Europe has 16 hotspots of a possible debt crisis. None in the Czech Republic, where firms have the highest risk
Prague, 25 April 2019 – The Czech corporate sector is most at risk of a possible debt crisis. Czech firms’ debt could significantly rise if EU subsidies or investments are reduced. However, Czech firms are not one of the sixteen risky areas that could become the epicentre of the next debt crisis in Europe. These are the conclusions of Deloitte’s “When is the next crisis coming?” analysis assessing the risk of European households, governments and firms running up debt and countries incurring foreign debt.
A detailed analysis of the Czech economy shows that its position in all four areas is relatively healthy from the perspective of debt. Only the corporate sector deserves some attention.
“Without a significant volume of subsidies and given the existing investment activities, the corporate sector’s debt could continue rising. Nevertheless, the starting low level of debt and the slow trajectory of debt growth have so far mitigated any concerns,” says David Marek, Deloitte’s Chief Economist.
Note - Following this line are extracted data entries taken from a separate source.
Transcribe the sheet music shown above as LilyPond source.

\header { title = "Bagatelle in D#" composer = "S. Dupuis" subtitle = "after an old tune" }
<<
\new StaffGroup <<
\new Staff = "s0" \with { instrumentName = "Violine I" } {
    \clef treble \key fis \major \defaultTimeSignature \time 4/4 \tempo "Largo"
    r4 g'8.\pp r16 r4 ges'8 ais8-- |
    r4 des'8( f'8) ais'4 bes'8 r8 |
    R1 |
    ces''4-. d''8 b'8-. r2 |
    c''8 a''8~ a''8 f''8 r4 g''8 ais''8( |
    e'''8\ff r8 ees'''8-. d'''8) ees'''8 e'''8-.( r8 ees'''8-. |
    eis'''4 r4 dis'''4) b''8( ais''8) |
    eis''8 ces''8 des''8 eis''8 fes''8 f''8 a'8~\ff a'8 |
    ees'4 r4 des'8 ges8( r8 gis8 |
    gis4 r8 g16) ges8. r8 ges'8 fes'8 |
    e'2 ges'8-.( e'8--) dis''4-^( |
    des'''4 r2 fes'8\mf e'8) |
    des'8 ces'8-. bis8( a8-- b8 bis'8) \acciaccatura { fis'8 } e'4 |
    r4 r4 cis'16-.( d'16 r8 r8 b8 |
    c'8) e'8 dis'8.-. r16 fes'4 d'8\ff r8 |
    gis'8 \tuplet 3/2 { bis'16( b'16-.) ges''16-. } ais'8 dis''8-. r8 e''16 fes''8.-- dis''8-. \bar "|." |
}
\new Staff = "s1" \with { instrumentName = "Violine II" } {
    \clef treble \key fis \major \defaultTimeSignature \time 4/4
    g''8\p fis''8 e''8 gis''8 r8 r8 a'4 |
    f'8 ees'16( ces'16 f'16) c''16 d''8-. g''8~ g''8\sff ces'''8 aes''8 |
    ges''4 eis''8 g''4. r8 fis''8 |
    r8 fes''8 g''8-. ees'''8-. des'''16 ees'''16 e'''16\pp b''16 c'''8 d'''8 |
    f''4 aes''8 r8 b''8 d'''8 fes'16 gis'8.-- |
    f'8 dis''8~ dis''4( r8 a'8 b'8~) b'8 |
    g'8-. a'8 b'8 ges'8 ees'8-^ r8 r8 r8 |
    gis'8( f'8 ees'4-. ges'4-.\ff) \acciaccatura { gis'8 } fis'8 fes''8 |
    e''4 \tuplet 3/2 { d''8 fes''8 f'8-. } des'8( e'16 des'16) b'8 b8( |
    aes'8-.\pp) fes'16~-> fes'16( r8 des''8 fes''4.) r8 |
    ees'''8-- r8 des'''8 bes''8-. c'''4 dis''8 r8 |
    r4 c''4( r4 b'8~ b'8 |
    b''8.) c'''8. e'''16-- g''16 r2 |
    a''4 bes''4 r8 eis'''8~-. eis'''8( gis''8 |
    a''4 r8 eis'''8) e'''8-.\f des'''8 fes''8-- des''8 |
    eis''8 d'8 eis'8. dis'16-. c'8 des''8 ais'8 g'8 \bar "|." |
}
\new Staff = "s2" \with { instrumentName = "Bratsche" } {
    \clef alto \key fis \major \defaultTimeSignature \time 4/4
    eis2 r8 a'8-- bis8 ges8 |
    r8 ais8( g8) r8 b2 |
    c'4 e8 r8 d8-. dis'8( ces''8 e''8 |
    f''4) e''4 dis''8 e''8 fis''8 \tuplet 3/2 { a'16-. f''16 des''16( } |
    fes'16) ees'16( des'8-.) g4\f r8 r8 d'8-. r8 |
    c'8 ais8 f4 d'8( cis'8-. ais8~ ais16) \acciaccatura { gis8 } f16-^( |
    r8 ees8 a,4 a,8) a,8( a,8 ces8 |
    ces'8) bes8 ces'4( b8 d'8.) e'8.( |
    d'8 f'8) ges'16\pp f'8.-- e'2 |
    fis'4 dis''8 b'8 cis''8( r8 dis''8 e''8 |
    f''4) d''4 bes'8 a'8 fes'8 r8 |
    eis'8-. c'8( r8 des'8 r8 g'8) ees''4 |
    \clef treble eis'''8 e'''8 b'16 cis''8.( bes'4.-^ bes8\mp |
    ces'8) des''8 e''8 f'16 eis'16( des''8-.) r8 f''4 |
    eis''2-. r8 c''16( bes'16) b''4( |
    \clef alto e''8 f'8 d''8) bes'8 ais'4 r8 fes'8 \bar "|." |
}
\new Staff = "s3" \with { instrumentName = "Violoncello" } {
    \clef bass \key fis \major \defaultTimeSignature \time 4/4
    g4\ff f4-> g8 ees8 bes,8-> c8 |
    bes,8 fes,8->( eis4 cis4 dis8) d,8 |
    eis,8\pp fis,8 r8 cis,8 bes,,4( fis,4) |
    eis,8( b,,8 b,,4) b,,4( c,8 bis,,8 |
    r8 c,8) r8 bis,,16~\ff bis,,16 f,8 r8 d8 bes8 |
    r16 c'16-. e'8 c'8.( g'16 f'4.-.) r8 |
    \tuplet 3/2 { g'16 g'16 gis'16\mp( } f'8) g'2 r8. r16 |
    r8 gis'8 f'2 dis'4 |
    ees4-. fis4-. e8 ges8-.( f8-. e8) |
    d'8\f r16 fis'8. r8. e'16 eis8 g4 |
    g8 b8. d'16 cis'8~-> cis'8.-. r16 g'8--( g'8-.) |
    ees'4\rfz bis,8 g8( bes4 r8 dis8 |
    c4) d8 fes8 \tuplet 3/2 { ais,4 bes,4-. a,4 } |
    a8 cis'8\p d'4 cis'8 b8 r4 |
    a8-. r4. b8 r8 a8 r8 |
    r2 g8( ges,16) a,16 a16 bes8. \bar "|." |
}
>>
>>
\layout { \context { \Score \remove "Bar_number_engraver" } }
Deloitte’s analysts shows the situation is risky from the perspective of household debt in six European countries: Greece, Cyprus, Lithuania, Poland, Romania and Finland. The European corporate sector is in good condition in terms of debt everywhere except for Cyprus. However, it is a highly specific country as a great number of foreign firms have their registered offices there for tax reasons.
Government debt poses a threat to the economies of four European countries: France, Italy, Portugal and the United Kingdom. If the governments in these countries do not adjust their fiscal policies, the ratio of debt to GDP will keep growing.
“Besides chronic public finance deficits, these countries are also suffering from slow economic growth. In the United Kingdom, the economy’s growth rate may be adversely affected by Brexit, which additionally exacerbates the issue of government debt sustainability,” adds Václav Franče, Deloitte’s economist. “In contrast, following a decade of debt write-offs, austerity measures and bridging loans, Greece’s public debt has a sustainable trajectory. However, it needs to be added that this is only thanks to the bailout loans bearing low interest rates.”